Ditemui di sela-sela aksi, Presiden Badan Eksekutif Mahasiswa (BEM) Universitas Surakarta yang juga Koordinator Pusat BEM Solo Raya, Ridwan Nur Hidayat, mengungkapkan bahwa semua mahasiswa dan elemen masyarakat hari itu menyatukan pandangan. Mereka merasakan keresahan yang sama terkait situasi di Indonesia saat ini. Ada banyak tuntutan, mulai dari Presiden, DPR dan DPRD, hingga Polri.
“Dan di sini bukan hanya fokus dengan DPR ataupun aparat tetapi ini semua ada tarik benang merahnya dari Presiden Prabowo yang di mana pemimpin tertinggi di negara kita,” tegas Ridwan. Tuntutan utama mereka adalah agar Presiden Prabowo Subianto bertanggung jawab atas kondisi negara saat ini, mengingat di awal pemerintahannya sudah ada beberapa kebijakan yang dinilai tidak sesuai dengan kebutuhan masyarakat.

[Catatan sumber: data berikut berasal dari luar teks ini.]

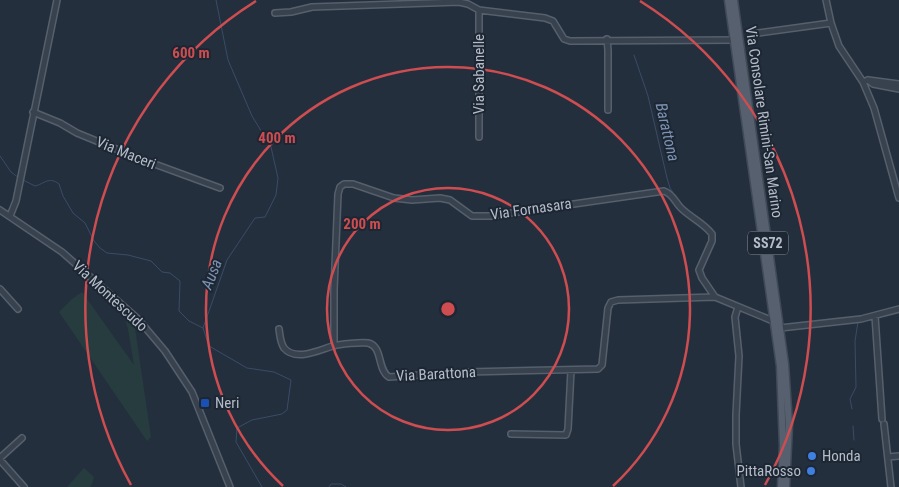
<svg xmlns="http://www.w3.org/2000/svg" width="899" height="487" font-family="'Roboto Condensed',sans-serif">
<style>
.green{fill:#263c3f}
.lines{fill:none;stroke-linecap:round;stroke-linejoin:round}
.stream{stroke:#394c67;stroke-width:1}
.minor-casing{stroke:#565f6c;stroke-width:8}
.major-casing{stroke:#414a57;stroke-width:9}
.minor{stroke:#38414e;stroke-width:5}
.major{stroke:#56606e;stroke-width:6}
.ring{fill:none;stroke:#ce4d50;stroke-width:2.5}
.transit-dot{fill:#1a4fb4;stroke:#1d2633;stroke-width:2}
.shop-dot{fill:#3f7fe0;stroke:#1d2633;stroke-width:2}
.labels{text-anchor:middle;stroke-width:4;stroke-linejoin:round;paint-order:stroke}
.shield{fill:#1d2633;stroke:#878f9c;stroke-width:1}
.shield-label{font-size:14px;font-weight:bold;fill:#b4bcc9}
.street-label{font-size:15px;fill:#b4bcc9;stroke:#1d2633}
.poi-label{font-size:15px;fill:#b4bcc9;stroke:#1d2633;text-anchor:start}
.water-label{font-size:16px;font-style:italic;fill:#7c92b1;stroke:#1d2633}
.centre{fill:#ce4d50;stroke:#1d2633;stroke-width:2.5}
.ring-label{font-size:15px;text-anchor:middle;font-weight:bold;fill:#ce4d50;stroke:#1d2633;stroke-width:4;stroke-linejoin:round;paint-order:stroke}
</style>
<rect width="100%" height="100%" fill="#242f3e"/>
<path class="green" d="M82 292 134 365 128 329 122 309 134 321 151 437 147 441 59 312 72 299Z
M84 468 94 477 92 484 90 487H67Z"/>
<g class="lines">
<path class="stream" d="M216 0 228 60 252 116 271 147 278 178 276 195 265 217 255 218 227 260 203 328 209 346 247 368 274 372 291 380 287 410 282 414 252 420 237 428 236 442 262 487
M634 55 648 96 667 178 670 188 680 203
M0 156 11 172 19 178
M23 180 35 186C44 184 49 176 59 184L63 196 73 213 85 223 94 241 100 248 107 253 128 255 151 261 162 272 170 273 180 281 179 311 189 321 203 328
M852 409 850 399 856 387 855 341 858 322
M853 426 854 440
M329 487 331 484H341L346 487"/>
<defs>
<path id="minor" d="M826 0 831 23 839 46 863 82 874 108 899 198
M275 13 291 12 312 7 459 2 468 4 479 10 545 18 553 21 564 39 570 41 734 40
M751 34 831 23
M607 39 608 50V110
M868 80 873 84 899 89
M863 82 868 80 899 84
M33 112 60 123 77 133 138 158 220 188
M479 137V10
M0 210 62 252 138 319 165 351 192 392 230 487
M10 216 16 201 57 0
M0 289 18 309
M738 307 735 317 739 356 736 415V444L741 487
M875 316 882 419
M279 329C280 335 280 342 284 348 296 362 319 350 333 346 340 344 361 342 368 343 383 346 377 370 389 377L467 372 598 369 602 365 608 308 611 302 618 300 715 297 773 321 780 328 861 319 899 309
M334 346V290L338 194 340 187 344 184H353L394 198 412 200 440 198 450 200 472 216H491L664 191C673 194 675 202 681 208 691 218 704 223 712 234V241L699 270 702 278 715 297
M884 424 891 487
M511 434 566 435 568 429 571 370
M888 457 899 456
M0 458 22 438
M0 460 24 487"/>
<path id="major" d="M728 0 780 366 783 446 781 487
M734 0 785 364 789 425 786 487"/>
</defs>
<use href="#minor" class="minor-casing"/>
<use href="#major" class="major-casing"/>
<use href="#minor" class="minor"/>
<use href="#major" class="major"/>
</g>
<g class="ring">
<circle cx="448" cy="309" r="121"/>
<path d="M283 486A242 242 0 1 1 613 486"/>
<path d="M131 485A363 363 0 0 1 256 1M640 1A363 363 0 0 1 765 485"/>
</g>
<rect class="transit-dot" x="200" y="398" width="10" height="10" rx="2.5"/>
<g class="shop-dot">
<circle cx="812" cy="456" r="5"/>
<circle cx="811" cy="471" r="5"/>
</g>
<g class="labels">
<rect class="shield" x="748" y="231.5" width="40" height="23" rx="4"/>
<g class="shield-label">
<text x="768" y="248">SS72</text>
</g>
<g class="street-label">
<text transform="translate(479 74) rotate(-90)" y="5">Via Sabanelle</text>
<text transform="translate(764 122) rotate(82)" y="5">Via Consolare Rimini-San Marino</text>
<text transform="translate(126 153) rotate(22)" y="5">Via Maceri</text>
<text transform="translate(531 209) rotate(-8)" y="5">Via Fornasara</text>
<text transform="translate(110 296) rotate(43)" y="5">Via Montescudo</text>
<text transform="translate(436 374) rotate(-3)" y="5">Via Barattona</text>
</g>
<g class="poi-label">
<text x="215" y="408">Neri</text>
<text x="822" y="461">Honda</text>
<text x="801" y="476" text-anchor="end">PittaRosso</text>
</g>
<g class="water-label">
<text transform="translate(668 132) rotate(77)" y="6">Barattona</text>
<text transform="translate(211 274) rotate(-69)" y="6">Ausa</text>
</g>
</g>
<circle cx="448" cy="309" r="8" class="centre"/>
<g class="ring-label">
<text x="191" y="58">600 m</text>
<text x="277" y="143">400 m</text>
<text x="362" y="229">200 m</text>
</g>
</svg>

Selain itu, Ridwan juga meminta aparat untuk tidak represif dalam menjalankan tugasnya. Ia juga menyoroti kinerja DPRD yang dianggap kurang maksimal. “Tetapi kita melihat Dewan Perwakilan Rakyat tidak bisa menjalankan tugasnya dengan baik. Banyak aspirasi dari mahasiswa selama ini tidak benar-benar digubris,” keluhnya, menunjukkan kekecewaan yang mendalam.
Maka dari itu, mahasiswa mendesak adanya reformasi total sistem di DPR. Mereka menuntut agar undang-undang yang dirancang DPR harus benar-benar sesuai kebutuhan masyarakat, bukan hanya melayani kepentingan aparat atau elit-elit global yang ada sekarang.

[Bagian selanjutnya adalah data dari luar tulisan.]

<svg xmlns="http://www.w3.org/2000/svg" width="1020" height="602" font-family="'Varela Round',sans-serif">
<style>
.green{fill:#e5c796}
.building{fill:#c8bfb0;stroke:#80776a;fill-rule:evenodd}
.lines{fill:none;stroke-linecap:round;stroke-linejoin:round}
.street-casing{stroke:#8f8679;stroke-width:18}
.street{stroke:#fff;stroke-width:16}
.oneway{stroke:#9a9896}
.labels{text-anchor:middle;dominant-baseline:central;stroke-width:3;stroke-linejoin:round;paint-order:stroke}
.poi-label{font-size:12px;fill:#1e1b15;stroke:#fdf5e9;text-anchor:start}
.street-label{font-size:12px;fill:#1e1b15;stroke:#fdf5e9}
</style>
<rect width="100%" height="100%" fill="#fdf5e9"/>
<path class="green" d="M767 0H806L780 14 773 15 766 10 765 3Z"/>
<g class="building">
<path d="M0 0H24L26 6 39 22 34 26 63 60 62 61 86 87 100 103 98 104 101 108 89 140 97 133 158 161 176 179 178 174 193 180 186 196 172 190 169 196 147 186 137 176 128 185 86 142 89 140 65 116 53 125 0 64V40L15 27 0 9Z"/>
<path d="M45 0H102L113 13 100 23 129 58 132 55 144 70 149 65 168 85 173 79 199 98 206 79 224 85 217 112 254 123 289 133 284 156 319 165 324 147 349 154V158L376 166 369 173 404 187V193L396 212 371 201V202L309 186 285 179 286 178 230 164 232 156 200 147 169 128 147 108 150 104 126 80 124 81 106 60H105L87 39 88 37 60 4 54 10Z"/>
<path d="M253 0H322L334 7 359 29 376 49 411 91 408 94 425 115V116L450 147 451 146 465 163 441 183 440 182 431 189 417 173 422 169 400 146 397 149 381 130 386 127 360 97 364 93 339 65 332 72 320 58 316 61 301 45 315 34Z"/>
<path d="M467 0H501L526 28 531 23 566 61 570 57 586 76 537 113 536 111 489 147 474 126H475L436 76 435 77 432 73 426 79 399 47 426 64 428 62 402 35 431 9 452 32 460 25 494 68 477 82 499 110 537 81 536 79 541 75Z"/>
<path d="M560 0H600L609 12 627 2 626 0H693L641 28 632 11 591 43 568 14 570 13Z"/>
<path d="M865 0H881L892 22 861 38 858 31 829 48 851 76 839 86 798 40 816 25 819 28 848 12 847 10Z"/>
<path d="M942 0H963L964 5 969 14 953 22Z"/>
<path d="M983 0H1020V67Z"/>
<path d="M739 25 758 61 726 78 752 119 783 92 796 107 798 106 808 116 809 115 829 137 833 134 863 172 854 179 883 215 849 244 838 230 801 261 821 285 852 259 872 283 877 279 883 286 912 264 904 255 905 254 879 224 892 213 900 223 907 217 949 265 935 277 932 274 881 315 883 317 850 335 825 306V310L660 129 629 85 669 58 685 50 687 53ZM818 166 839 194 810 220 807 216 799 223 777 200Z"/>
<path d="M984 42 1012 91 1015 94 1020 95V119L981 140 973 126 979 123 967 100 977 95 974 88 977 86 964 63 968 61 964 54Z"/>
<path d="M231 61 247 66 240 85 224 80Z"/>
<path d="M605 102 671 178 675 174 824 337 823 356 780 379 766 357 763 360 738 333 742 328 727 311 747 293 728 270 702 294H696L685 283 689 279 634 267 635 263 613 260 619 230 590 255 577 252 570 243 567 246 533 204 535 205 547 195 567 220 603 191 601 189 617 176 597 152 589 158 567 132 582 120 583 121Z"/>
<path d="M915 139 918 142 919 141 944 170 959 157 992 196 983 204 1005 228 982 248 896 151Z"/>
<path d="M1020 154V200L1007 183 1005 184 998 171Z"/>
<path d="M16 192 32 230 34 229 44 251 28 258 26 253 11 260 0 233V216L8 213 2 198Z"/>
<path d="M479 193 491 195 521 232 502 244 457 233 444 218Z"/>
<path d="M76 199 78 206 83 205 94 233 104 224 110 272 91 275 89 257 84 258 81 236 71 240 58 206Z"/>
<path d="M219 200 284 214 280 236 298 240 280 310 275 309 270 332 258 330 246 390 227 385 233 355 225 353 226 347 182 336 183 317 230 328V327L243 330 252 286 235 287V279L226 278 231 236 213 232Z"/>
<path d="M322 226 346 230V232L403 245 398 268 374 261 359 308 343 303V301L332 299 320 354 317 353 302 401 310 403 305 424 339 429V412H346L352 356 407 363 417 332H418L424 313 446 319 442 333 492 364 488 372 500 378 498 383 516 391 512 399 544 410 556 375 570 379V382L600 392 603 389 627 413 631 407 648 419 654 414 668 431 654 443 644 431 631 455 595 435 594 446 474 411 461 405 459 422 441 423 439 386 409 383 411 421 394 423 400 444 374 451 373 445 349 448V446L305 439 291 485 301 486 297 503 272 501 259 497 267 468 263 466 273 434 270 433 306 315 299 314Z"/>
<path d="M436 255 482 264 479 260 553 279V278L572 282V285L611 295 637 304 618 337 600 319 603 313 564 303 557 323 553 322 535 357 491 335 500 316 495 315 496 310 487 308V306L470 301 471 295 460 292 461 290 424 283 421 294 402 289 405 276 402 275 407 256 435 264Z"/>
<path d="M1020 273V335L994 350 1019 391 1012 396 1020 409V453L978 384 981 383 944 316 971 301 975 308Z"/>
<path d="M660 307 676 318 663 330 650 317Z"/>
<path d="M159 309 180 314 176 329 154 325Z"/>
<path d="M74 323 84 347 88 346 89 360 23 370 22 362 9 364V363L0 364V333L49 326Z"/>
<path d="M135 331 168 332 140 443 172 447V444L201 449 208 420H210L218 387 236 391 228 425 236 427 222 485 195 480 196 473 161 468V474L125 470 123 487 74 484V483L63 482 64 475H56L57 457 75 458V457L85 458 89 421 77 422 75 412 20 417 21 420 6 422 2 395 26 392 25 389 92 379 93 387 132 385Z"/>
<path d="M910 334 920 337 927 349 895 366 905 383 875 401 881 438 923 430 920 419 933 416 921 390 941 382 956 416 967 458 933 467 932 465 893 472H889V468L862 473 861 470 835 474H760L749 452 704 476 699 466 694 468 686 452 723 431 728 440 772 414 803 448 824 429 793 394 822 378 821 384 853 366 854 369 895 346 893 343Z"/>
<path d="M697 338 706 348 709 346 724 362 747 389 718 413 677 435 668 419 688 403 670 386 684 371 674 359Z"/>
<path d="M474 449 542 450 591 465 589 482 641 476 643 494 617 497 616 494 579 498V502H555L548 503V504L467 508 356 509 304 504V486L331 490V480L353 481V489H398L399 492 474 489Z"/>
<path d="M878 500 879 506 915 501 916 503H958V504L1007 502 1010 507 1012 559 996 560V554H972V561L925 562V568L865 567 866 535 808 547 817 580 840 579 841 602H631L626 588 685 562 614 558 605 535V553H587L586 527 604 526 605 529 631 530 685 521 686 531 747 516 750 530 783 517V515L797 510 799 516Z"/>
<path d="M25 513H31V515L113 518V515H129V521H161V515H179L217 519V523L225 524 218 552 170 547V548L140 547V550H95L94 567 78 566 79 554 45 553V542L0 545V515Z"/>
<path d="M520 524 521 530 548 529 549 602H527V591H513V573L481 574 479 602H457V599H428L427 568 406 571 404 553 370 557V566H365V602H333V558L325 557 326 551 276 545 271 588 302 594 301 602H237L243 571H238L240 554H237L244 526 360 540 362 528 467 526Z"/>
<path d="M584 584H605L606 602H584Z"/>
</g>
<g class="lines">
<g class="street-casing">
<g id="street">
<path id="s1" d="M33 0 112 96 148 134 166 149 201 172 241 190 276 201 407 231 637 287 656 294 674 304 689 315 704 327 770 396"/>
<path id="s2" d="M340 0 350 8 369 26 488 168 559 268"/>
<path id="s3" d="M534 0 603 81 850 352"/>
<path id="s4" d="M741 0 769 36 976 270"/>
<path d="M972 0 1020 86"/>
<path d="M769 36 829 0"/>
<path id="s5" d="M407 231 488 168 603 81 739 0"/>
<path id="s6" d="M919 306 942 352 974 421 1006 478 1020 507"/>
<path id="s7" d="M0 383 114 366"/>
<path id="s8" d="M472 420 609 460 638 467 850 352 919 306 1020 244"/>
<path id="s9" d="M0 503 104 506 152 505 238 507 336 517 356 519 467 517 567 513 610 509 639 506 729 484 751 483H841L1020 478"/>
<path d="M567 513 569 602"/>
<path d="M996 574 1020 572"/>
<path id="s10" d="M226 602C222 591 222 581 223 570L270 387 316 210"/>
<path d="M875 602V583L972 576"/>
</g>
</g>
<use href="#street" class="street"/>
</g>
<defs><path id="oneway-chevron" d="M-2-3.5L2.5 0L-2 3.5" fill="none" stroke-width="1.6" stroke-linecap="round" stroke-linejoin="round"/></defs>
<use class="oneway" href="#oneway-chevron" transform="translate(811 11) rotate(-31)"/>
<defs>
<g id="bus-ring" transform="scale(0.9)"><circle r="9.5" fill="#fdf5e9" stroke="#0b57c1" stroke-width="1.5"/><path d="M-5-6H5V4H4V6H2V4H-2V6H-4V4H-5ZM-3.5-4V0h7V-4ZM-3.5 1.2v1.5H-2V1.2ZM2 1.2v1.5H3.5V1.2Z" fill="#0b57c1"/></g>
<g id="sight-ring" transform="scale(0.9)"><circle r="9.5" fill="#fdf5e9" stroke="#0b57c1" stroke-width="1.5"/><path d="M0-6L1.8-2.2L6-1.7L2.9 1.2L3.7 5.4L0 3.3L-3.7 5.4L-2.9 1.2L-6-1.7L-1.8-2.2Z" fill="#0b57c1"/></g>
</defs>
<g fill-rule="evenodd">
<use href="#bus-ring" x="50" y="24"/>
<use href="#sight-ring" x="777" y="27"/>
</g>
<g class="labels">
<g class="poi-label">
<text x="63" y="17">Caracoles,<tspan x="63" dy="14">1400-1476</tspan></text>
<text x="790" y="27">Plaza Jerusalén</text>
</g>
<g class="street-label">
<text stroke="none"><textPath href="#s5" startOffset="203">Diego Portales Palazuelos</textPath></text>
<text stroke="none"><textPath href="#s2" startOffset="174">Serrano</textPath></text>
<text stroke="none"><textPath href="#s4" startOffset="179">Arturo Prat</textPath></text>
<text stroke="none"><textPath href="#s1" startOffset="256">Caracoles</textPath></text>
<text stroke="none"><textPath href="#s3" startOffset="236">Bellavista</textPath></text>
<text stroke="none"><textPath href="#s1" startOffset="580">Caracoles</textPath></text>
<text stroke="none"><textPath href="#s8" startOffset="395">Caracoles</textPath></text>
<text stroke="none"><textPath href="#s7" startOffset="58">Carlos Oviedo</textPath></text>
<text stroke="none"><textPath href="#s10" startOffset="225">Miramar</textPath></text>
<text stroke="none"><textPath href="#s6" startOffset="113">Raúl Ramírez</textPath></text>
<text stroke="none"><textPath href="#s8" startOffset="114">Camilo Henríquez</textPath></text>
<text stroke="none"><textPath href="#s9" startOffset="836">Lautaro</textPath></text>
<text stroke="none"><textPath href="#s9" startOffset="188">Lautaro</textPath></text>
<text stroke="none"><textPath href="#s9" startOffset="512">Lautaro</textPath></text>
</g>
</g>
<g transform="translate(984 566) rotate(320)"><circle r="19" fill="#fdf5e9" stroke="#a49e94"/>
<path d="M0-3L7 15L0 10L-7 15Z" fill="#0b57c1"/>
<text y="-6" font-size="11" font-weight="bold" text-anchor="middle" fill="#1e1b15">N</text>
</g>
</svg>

Setelah semua aspirasi disampaikan, aksi mahasiswa ini pun berakhir. Sekitar pukul 17.30 WIB, para demonstran membubarkan diri, menyisakan pertanyaan besar: akankah tuntutan mereka didengar dan direalisasikan?
Ringkasan
Ratusan mahasiswa dari berbagai kampus di Solo Raya menggelar aksi demonstrasi di depan Kantor DPRD Kota Solo pada tanggal 1 September 2025. Mereka menyampaikan berbagai tuntutan terkait situasi politik nasional, termasuk desakan reformasi total di DPR dan pertanggungjawaban Presiden Prabowo Subianto atas kondisi negara. Aksi ini mendapat pengawalan ketat dari aparat kepolisian.
Pimpinan DPRD Kota Solo dan Kapolresta Solo menemui para demonstran untuk mendengarkan aspirasi mereka. Ketua DPRD Solo berjanji akan meneruskan tuntutan tersebut ke pemerintah pusat. Koordinator BEM Solo Raya menegaskan bahwa tuntutan mereka mencakup berbagai isu, mulai dari kinerja DPR hingga peran Presiden dalam pengambilan kebijakan yang dianggap tidak sesuai dengan kebutuhan masyarakat.